** START RECORDS TO PROCESS **

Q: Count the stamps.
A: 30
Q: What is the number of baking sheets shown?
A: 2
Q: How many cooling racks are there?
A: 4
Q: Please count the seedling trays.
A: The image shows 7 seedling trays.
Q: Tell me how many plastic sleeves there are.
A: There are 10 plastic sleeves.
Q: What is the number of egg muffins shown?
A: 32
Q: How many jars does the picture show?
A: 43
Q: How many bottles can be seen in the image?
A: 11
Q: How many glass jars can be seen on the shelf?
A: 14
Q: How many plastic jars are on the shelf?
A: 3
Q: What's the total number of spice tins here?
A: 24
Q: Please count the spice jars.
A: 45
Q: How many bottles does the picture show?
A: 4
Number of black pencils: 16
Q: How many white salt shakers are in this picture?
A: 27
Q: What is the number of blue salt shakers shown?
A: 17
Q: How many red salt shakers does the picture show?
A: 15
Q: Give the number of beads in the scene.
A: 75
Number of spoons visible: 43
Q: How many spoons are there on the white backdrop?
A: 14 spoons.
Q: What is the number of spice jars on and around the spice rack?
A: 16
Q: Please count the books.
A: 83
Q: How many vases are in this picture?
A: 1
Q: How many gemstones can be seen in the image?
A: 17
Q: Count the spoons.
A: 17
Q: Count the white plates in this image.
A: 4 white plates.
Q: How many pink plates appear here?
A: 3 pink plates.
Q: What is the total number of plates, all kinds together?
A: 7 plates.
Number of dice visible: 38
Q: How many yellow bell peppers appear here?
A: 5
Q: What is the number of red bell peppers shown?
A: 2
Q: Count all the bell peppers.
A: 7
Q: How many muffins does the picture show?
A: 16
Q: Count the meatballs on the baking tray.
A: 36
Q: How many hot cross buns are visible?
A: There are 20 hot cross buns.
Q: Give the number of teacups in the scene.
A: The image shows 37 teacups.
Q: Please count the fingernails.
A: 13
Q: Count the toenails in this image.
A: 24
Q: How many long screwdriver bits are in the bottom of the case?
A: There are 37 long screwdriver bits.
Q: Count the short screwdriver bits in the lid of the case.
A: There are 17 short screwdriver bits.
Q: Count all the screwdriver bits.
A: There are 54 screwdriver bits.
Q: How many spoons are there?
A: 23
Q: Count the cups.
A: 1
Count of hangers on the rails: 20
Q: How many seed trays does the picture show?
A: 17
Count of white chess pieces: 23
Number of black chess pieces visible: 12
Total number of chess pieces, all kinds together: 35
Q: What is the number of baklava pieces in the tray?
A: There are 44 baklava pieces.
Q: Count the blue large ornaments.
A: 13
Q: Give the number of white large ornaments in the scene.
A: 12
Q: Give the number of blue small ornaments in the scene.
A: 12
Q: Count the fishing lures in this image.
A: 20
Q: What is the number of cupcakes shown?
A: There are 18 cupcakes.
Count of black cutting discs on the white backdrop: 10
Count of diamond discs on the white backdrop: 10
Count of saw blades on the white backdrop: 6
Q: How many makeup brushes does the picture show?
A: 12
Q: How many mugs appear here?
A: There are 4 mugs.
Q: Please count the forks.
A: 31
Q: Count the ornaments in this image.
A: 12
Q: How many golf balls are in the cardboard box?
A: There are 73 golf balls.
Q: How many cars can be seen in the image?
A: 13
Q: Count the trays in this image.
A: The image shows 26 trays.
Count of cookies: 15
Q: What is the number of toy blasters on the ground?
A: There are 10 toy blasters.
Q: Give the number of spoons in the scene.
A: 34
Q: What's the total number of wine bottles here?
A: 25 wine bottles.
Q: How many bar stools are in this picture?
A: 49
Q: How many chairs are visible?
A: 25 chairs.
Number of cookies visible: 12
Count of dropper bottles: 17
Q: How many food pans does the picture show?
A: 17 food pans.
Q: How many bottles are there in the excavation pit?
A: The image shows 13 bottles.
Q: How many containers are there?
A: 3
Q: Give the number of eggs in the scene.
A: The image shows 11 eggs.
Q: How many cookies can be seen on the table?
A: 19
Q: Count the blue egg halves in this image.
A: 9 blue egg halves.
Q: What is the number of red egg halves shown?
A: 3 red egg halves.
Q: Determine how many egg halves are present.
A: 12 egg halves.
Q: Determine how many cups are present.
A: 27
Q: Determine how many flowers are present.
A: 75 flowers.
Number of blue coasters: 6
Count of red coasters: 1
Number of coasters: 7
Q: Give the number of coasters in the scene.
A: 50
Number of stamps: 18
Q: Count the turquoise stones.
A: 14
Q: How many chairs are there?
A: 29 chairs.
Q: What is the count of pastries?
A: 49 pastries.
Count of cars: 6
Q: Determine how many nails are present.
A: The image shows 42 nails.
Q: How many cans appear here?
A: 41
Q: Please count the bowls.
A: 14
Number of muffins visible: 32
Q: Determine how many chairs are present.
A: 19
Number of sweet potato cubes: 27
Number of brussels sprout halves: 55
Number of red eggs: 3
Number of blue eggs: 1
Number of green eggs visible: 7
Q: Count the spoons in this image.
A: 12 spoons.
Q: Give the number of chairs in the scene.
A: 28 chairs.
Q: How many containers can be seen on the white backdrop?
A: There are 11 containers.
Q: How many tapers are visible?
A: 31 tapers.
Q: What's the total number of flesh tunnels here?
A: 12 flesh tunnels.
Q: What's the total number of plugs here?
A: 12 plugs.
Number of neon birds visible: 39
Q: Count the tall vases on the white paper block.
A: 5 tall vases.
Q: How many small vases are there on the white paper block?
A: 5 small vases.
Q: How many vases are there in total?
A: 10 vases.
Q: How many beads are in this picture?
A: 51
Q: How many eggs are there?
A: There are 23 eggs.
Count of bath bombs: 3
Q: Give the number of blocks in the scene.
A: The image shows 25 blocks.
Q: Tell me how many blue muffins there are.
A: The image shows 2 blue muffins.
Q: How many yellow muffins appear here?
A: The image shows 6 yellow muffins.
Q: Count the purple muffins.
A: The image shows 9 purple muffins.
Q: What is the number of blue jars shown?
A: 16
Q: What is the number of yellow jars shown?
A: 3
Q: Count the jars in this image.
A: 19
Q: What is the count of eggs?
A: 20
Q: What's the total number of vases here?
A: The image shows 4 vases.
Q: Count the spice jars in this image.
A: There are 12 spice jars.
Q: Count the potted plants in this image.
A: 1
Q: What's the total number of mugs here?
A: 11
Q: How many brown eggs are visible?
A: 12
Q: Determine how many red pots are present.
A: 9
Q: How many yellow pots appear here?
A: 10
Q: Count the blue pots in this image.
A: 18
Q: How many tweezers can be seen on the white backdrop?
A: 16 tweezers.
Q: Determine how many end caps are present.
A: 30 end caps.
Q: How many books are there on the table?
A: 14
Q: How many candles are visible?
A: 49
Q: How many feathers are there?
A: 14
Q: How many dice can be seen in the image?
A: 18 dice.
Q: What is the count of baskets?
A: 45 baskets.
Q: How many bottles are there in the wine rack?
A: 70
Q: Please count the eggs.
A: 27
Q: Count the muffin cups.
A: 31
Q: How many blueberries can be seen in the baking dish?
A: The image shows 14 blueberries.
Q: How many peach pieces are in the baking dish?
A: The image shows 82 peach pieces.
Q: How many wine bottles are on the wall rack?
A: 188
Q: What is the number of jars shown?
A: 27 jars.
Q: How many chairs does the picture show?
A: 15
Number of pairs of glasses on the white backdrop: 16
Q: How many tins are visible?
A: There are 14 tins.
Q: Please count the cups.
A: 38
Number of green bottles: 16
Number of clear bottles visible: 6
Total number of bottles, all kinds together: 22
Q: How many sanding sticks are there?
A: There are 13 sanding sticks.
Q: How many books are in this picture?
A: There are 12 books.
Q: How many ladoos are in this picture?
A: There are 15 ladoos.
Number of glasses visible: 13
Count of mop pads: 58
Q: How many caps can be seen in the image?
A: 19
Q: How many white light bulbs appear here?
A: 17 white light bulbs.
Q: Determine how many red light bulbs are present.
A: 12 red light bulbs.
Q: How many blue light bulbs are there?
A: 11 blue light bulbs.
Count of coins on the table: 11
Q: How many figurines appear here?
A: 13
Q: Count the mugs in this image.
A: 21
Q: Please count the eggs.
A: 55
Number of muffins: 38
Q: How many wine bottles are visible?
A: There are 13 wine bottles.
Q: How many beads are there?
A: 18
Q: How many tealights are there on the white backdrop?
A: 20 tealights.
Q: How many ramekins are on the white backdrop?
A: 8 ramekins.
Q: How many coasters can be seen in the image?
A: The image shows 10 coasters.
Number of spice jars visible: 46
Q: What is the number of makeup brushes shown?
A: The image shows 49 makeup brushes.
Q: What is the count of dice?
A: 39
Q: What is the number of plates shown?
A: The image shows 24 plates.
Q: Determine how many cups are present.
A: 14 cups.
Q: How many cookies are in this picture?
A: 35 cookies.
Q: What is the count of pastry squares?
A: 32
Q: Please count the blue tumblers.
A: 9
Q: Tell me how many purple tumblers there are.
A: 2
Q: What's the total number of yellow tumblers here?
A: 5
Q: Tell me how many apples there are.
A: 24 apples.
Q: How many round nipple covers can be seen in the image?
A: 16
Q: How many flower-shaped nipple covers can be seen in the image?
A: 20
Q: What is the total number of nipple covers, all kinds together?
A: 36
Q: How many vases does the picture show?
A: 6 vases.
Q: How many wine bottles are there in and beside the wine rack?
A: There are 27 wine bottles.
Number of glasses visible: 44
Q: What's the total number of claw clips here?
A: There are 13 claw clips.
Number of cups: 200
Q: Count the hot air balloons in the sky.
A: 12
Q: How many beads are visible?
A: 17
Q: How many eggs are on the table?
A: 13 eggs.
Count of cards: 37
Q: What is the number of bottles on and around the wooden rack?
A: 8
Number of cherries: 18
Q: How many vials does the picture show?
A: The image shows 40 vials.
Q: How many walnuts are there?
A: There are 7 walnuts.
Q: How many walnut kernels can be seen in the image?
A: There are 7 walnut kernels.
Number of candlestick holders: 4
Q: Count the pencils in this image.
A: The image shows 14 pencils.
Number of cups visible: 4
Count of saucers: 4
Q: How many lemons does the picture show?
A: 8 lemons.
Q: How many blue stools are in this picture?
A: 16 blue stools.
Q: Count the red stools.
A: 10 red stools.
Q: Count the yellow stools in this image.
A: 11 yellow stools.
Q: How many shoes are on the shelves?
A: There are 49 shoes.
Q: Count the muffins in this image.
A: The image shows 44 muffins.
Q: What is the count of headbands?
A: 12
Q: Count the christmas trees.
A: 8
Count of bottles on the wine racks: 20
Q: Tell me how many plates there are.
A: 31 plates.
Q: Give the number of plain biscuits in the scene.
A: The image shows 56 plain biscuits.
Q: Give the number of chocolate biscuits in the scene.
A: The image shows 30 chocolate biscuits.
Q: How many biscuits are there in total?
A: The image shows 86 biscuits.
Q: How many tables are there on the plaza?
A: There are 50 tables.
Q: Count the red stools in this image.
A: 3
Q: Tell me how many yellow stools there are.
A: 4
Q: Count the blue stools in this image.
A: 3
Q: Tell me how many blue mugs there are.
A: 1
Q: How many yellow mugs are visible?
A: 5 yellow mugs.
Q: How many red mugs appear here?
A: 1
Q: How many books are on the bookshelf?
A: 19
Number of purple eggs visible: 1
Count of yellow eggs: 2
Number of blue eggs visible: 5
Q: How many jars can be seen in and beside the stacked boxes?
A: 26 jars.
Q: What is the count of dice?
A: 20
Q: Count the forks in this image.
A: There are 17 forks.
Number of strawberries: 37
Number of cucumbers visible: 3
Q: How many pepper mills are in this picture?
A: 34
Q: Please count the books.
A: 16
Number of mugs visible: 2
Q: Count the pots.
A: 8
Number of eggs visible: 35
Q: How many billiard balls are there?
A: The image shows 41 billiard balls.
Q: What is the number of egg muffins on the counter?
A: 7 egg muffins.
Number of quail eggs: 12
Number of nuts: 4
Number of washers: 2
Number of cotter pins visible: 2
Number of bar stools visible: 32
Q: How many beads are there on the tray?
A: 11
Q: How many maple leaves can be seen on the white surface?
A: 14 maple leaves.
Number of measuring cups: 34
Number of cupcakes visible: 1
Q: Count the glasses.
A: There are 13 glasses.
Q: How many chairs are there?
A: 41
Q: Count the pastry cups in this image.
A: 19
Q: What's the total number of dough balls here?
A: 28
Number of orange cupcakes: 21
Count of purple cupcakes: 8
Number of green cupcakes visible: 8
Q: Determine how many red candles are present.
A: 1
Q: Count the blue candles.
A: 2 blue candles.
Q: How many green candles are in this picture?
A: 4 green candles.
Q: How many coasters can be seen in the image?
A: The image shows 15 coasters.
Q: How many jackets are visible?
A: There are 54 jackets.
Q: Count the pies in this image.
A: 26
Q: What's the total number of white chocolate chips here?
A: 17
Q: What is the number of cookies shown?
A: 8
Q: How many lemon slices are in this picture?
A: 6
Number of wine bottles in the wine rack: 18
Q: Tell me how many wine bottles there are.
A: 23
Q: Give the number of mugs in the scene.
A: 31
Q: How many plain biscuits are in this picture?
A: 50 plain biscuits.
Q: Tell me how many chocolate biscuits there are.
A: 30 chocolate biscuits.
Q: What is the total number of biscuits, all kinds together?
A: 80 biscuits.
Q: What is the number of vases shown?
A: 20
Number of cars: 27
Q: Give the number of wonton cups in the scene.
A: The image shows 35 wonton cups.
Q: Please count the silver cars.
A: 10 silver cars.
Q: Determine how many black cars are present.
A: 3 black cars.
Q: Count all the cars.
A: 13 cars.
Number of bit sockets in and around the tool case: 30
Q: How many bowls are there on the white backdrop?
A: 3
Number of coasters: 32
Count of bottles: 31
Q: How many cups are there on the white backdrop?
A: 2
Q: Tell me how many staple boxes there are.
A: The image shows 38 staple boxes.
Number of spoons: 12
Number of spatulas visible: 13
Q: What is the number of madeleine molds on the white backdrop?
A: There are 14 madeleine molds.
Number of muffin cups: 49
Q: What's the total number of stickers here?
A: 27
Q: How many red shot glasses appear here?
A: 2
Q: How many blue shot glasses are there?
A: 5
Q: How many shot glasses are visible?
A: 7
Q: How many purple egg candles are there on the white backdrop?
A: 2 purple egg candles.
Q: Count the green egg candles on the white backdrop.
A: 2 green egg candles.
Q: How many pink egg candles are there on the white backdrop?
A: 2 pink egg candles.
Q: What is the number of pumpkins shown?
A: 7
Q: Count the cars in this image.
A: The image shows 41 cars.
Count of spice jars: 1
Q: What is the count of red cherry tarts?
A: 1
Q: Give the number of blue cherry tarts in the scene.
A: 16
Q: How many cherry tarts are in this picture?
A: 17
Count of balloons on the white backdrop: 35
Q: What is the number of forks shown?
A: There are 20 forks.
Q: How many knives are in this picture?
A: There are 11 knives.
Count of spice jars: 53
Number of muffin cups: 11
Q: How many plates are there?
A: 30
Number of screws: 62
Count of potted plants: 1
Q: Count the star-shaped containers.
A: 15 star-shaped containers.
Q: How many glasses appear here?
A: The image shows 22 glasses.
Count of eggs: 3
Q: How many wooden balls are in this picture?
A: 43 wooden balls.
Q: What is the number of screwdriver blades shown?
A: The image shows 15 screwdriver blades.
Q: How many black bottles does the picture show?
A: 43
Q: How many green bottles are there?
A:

** END RECORDS TO PROCESS **

• [YOUR GOAL]:
Copy the listing lines word for word, starting at the line containing "Q: How many mugs appear here?" and ending after the line containing "Number of green eggs visible: 7".

• [EXPECTED OUTPUT]:
Q: How many mugs appear here?
A: There are 4 mugs.
Q: Please count the forks.
A: 31
Q: Count the ornaments in this image.
A: 12
Q: How many golf balls are in the cardboard box?
A: There are 73 golf balls.
Q: How many cars can be seen in the image?
A: 13
Q: Count the trays in this image.
A: The image shows 26 trays.
Count of cookies: 15
Q: What is the number of toy blasters on the ground?
A: There are 10 toy blasters.
Q: Give the number of spoons in the scene.
A: 34
Q: What's the total number of wine bottles here?
A: 25 wine bottles.
Q: How many bar stools are in this picture?
A: 49
Q: How many chairs are visible?
A: 25 chairs.
Number of cookies visible: 12
Count of dropper bottles: 17
Q: How many food pans does the picture show?
A: 17 food pans.
Q: How many bottles are there in the excavation pit?
A: The image shows 13 bottles.
Q: How many containers are there?
A: 3
Q: Give the number of eggs in the scene.
A: The image shows 11 eggs.
Q: How many cookies can be seen on the table?
A: 19
Q: Count the blue egg halves in this image.
A: 9 blue egg halves.
Q: What is the number of red egg halves shown?
A: 3 red egg halves.
Q: Determine how many egg halves are present.
A: 12 egg halves.
Q: Determine how many cups are present.
A: 27
Q: Determine how many flowers are present.
A: 75 flowers.
Number of blue coasters: 6
Count of red coasters: 1
Number of coasters: 7
Q: Give the number of coasters in the scene.
A: 50
Number of stamps: 18
Q: Count the turquoise stones.
A: 14
Q: How many chairs are there?
A: 29 chairs.
Q: What is the count of pastries?
A: 49 pastries.
Count of cars: 6
Q: Determine how many nails are present.
A: The image shows 42 nails.
Q: How many cans appear here?
A: 41
Q: Please count the bowls.
A: 14
Number of muffins visible: 32
Q: Determine how many chairs are present.
A: 19
Number of sweet potato cubes: 27
Number of brussels sprout halves: 55
Number of red eggs: 3
Number of blue eggs: 1
Number of green eggs visible: 7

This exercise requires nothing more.